Following the departure of high-profile former Liberal MP Andrew Constance, the seat is one of four up for grabs today.
“It’s hard to rebuild and provide supply very quickly, so that’s been a challenge.”
Voters in Monaro and the two Sydney districts of Willoughby and Strathfield will also vote today to replace the vacancies created by the former deputy premier, premier, and opposition leader, respectively.
Premier Dominic Perrottet was absent today, allowing Mr Constance to campaign for Liberal candidate Fiona Kotvojs.
“The big thing is that people are exhausted, they’re tired, they’re sick of politics-as-usual and, you know, they’re looking for something different,” Mr Constance said.
The former member, who has been preselected to fight in this year’s federal election for the Gilmore seat, praised the Liberal and Labor candidates for waging a “very constructive campaign.”
Local problems, he added, were at the forefront of voters’ minds, especially the repercussions from the Black Summer bushfires.
“Those issues (plus) housing, naturally. Over 1,000 homes lost in bushfires. During the campaign, Mr Perrottet made two visits to the constituency, delegating announcements such as the conversion of the Eurobodalla hospital to an emergency operations center to other ministers.
“It has not been viewed as a key target for Labor but they are targeting it this time with Andrew Constance going. He’s taking a significant personal vote with him.”
Michael Holland, a Labor candidate and local doctor, had called for the hospital, but Labor has committed an extra $10 million for the emergency center.

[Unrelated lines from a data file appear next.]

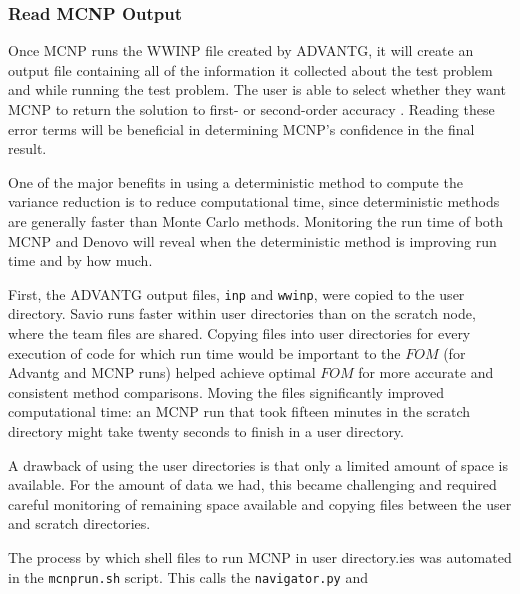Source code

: \documentclass[10pt]{article}
\begin{document}
\subsubsection{Read MCNP Output}
\label{sec:alg:mcnp-out}

Once MCNP runs the WWINP file created by ADVANTG, it will create an output file containing all of the information it collected about the test problem and while running the test problem.
The user is able to select whether they want MCNP to return the solution to first- or second-order accuracy \cite{software:mcnp6}.
Reading these error terms will be beneficial in determining MCNP's confidence in the final result.

One of the major benefits in using a deterministic method to compute the variance reduction is to reduce computational time, since deterministic methods are generally faster than Monte Carlo methods.
Monitoring the run time of both MCNP and Denovo will reveal when the deterministic method is improving run time and by how much.

First, the ADVANTG output files, \texttt{inp} and \texttt{wwinp}, were copied to the user directory.
Savio runs faster within user directories than on the scratch node, where the team files are shared.
Copying files into user directories for every execution of code for which run time would be important to the $FOM$ (for Advantg and MCNP runs) helped achieve optimal $FOM$ for more accurate and consistent method comparisons.
Moving the files significantly improved computational time: an MCNP run that took fifteen minutes in the scratch directory might take twenty seconds to finish in a user directory.

A drawback of using the user directories is that only a limited amount of space is available.
For the amount of data we had, this became challenging and required careful monitoring of remaining space available and copying files between the user and scratch directories.


The process by which shell files to run MCNP in user directory.ies was automated in the \texttt{mcnprun.sh} script.
This calls the \texttt{navigator.py} and \texttt{}

\end{document}
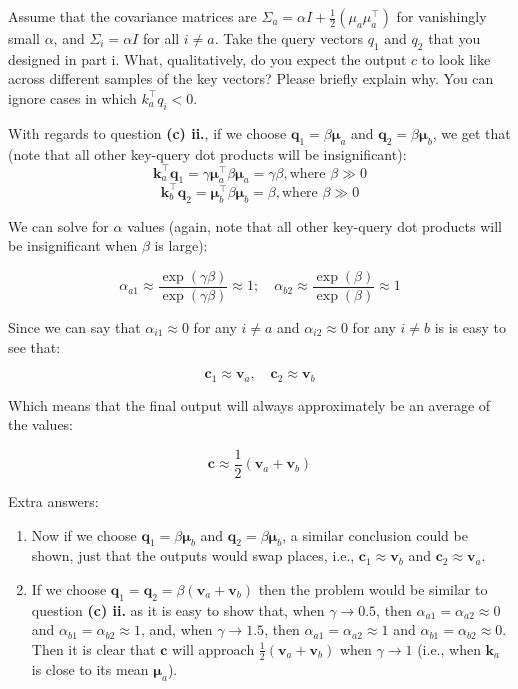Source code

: \begin{parts}
\begin{subparts}
\subpart[2]
Assume that the covariance matrices are $\Sigma_a=\alpha I + \frac{1}{2}(\mu_a\mu_a^\top)$ for vanishingly small $\alpha$, and $\Sigma_i=\alpha I$  for all $i \neq a$.
Take the query vectors $q_1$ and $q_2$ that you designed in part i.
What, qualitatively, do you expect the output $c$ to look like across different samples of the key vectors? Please briefly explain why. You can ignore cases in which $k_a^\top q_i < 0$.

\begin{answer}
    With regards to question \textbf{(c) ii.}, if we choose $\mathbf{q}_1=\beta \mathbf{\mu}_a$ and $\mathbf{q}_2=\beta \mathbf{\mu}_b$, we get that (note that all other key-query dot products will be insignificant):
    $$\mathbf{k}_a^{\top}\mathbf{q}_1=\gamma\mathbf{\mu}_a^{\top}\beta \mathbf{\mu}_a=\gamma\beta, \text{where }\beta \gg 0$$
    $$\mathbf{k}_b^{\top}\mathbf{q}_2=\mathbf{\mu}_b^{\top}\beta \mathbf{\mu}_b=\beta, \text{where }\beta \gg 0$$
    
    We can solve for $\alpha$ values (again, note that all other key-query dot products will be insignificant when $\beta$ is large):
    
    $$\alpha_{a1}\approx\frac{\exp(\gamma\beta)}{\exp(\gamma\beta)}\approx 1;\quad \alpha_{b2}\approx\frac{\exp(\beta)}{\exp(\beta)}\approx 1$$
    
    Since we can say that $\alpha_{i1}\approx 0$ for any $i\ne a$ and $\alpha_{i2}\approx 0$ for any $i\ne b$ is is easy to see that:
    
    $$\mathbf{c}_1\approx \mathbf{v}_a, \quad \mathbf{c}_2\approx \mathbf{v}_b$$
    
    Which means that the final output will always approximately be an average of the values:
    
    $$\mathbf{c}\approx\frac{1}{2}(\mathbf{v}_a+\mathbf{v}_b)$$
    
    Extra answers:
    \begin{enumerate}
        \item Now if we choose $\mathbf{q}_1=\beta \mathbf{\mu}_b$ and $\mathbf{q}_2=\beta \mathbf{\mu}_b$, a similar conclusion could be shown, just that the outputs would swap places, i.e., $\mathbf{c}_1\approx \mathbf{v}_b$ and $\mathbf{c}_2\approx \mathbf{v}_a$.
        \item If we choose $\mathbf{q}_1=\mathbf{q}_2=\beta(\mathbf{v}_a+\mathbf{v}_b)$ then the problem would be similar to question \textbf{(c) ii.} as it is easy to show that, when $\gamma\to 0.5$, then $\alpha_{a1}=\alpha_{a2}\approx 0$ and $\alpha_{b1}=\alpha_{b2}\approx 1$, and, when $\gamma\to 1.5$, then $\alpha_{a1}=\alpha_{a2}\approx 1$ and $\alpha_{b1}=\alpha_{b2}\approx 0$. Then it is clear that $\mathbf{c}$ will approach $\frac{1}{2}(\mathbf{v}_a+\mathbf{v}_b)$ when $\gamma\to 1$ (i.e., when $\mathbf{k}_a$ is close to its mean $\mathbf{\mu}_{a}$).
    \end{enumerate}
\end{answer}



\end{subparts}
\end{parts}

“In a number of federal elections recently, if you look at the voting patterns in [the Bega] area, [people] vote Labor, but it’s never done it at the state level,” the ABC’s election analyst Antony Green said.
Analysts foresee a broad anti-government backlash, which is typical of a by-election regardless of whether party is in power.
“One thing I would say is that there does need to be a review into the postal votes, I do believe the electoral commissioner will have to go back and reviews postals,” he said.
“It’s opened up too much fraud, potentially. Too many people have made errors with the way that they’ve signed off on the forms and witnessing the forms.
“It will be an interesting thing at the end of this process. I suspect it will be an issue.” Bega is a secure Liberal seat with a 6.9% margin of victory, yet it is the most marginal of the three Coalition seats up for grabs, making it the most likely to change hands and fall to Labor.
Mr Constance admits that the results would be “close,” and claims that there have been “too many postal votes,” delaying the verdict beyond tonight.